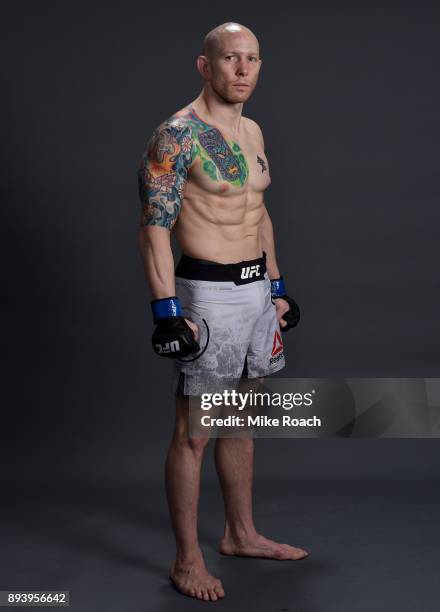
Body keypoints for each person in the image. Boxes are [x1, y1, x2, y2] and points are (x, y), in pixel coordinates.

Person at [138, 21, 308, 602]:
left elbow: (257, 213)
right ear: (204, 65)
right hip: (207, 297)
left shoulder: (253, 130)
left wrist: (278, 284)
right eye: (230, 58)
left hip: (257, 293)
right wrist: (165, 311)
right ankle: (186, 560)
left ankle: (240, 533)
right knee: (195, 433)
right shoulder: (176, 136)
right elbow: (155, 228)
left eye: (252, 59)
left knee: (242, 421)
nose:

§

WHAT YOU NEED TO DO: Return the listing above in full and unaltered. Keep the pictures out.

TASK RESULT:
Body keypoints for each person in the image. Boxes are [x1, y1, x2, y2] and points are (x, y), in pixel coordinates.

Person at [138, 21, 308, 602]:
left elbow: (257, 213)
right ear: (204, 65)
right hip: (207, 297)
left shoulder: (253, 130)
left wrist: (278, 284)
right eye: (230, 58)
left hip: (257, 293)
right wrist: (165, 311)
right ankle: (186, 560)
left ankle: (240, 533)
right knee: (195, 433)
right shoulder: (176, 136)
right elbow: (155, 228)
left eye: (252, 59)
left knee: (242, 421)
nose:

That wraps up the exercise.